Just Sayin’: Are state legislators meeting at midnight in back alleys?

by Harvey Levine

Historians seem to agree that the Founding Fathers envisioned a government system wherein a deliberating body (the Legislature) would iron out differences and create law. The key word here is deliberating.

All legislative bills should be deliberated, in the open by the full legislative body. Much of it is. Some legislation has more impact than others. I’m thinking of major budget bills, or bills that contain significant changes in policy and represent a paradigm shift in areas that affect a very wide area and have a high impact.

For example, let’s look back at AB205, (2023). Embedded (and virtually lost) in the pages of this budget trailer bill was an edict from the state Legislature to the California Public Utility Commission (CPUC) to create a new structure for utilities to charge for electricity.

Per AB205, without an open, inclusive deliberation, Californians would henceforth be billed for electricity on the basis of “ability to pay.” Monthly baseline charges would be set in steps according to the users’ income.

Wide-ranging responses from varied stakeholders offered numerous ideas on how to do this, but a solution to implement this concept, at least for the time being, was elusive. The result, implemented this year, is an increase in the monthly base charge, but the price variation was essentially a redesign of existing discounts for economically challenged families.

Fast forward to 2025 and we have AB130 and SB 131, similar types of trailer bills. The idea that the state Legislature would cripple an entire homeowner protection policy (CC&Rs) because there is a rare abuse of power by overzealous HOA boards is foolhardy and dangerous.

Can you imagine the impact on road safety if our police departments were to be limited to handing out $10 tickets for traffic violations because an isolated peace officer started to enforce the speed limits? The rules would have no teeth.

This landmark legislation included considerable language to relax some CEQA (environmental quality) rules to enable and encourage new housing, especially in strong transit areas. It was well debated and received wide support. However, slipped in at the last minute, without an open, widely participated deliberation, were new rules for HOAs that severely crippled their ability to impose fines and manage established HOA rules.

It amends key parts of the 40-year-old Davis-Stirling Act that is the basis for most civil codes applicable to HOAs. The main feature is that fines for rule violations (with few exceptions) are capped at $100 per violation. Fines cannot be issued until the violator is given a chance to “cure” the violation.

HOAs cannot impose late fees or interest on fines. Perhaps unintended, these changes will result in disabling virtually all enforcement of HOA rules.

This is way too large a policy change to have escaped full deliberation. It is mind-boggling to realize that instead of not being able to park my car in the street or driveway (I would be fined $500 a month), I can now go out and get the 34-foot Winnebago that I’ve wanted and park it in front of my neighbor’s house (I’m on a cul-du-sac).

I may be subject to a $100 fine, but that’s only half of what it would cost me at the storage lot, five miles away.

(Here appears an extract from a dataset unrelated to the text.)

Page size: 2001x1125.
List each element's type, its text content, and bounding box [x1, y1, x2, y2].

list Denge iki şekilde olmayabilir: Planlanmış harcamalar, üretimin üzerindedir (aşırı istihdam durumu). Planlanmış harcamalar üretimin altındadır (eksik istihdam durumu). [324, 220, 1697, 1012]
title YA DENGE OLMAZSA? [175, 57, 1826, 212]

This legislation will disable a critical responsibility for HOAs to control architectural changes or to protect homeowners from improper intrusions from neighbors. Eventually, it will lead to reduced property valuations.

HOAs are led by the homeowners. They always have a remedy against overzealous leaders. They can vote them out. We don’t have to destroy a 40-year-old, highly effective system because a few HOAs won’t elect good board members.

This outrageous legislation, and the 2023 legislation that tries to change how we pay for electricity (AB-205), should not have been slipped in through the back door without comprehensive debate. Our legislative leaders are at fault here.

I had a chance to ask former City Attorney Mara Elliott, candidate for state Senate District 40, to comment. Here is her reply.

“I agree on two points: public engagement is essential, particularly when changing laws that impact so many of us, and HOAs can play a very important role in preserving peace, safety, and aesthetics in neighborhoods. However, many of us have fallen victim to overzealous boards that issue ambiguous or unwarranted notices of violation, or duck responsibility for common areas, causing homeowners to incur legal costs when holding such HOAs accountable.

“I am concerned that HOAs will not back down and will instead enforce through the courts, causing homeowners to spend precious time and money on lengthy legal disputes,” she said.

In response, I acknowledge that the abuses, although not prevalent, are serious enough to warrant amendment of Davis-Stirling. However, the changes per AB130/SB131 have taken away the rights of healthy HOA boards to maintain their communities. Discussion of the bill prior to voting might have found the right balance. What transpired in the darkness was not to fix weaknesses in the law, but to disembowel it.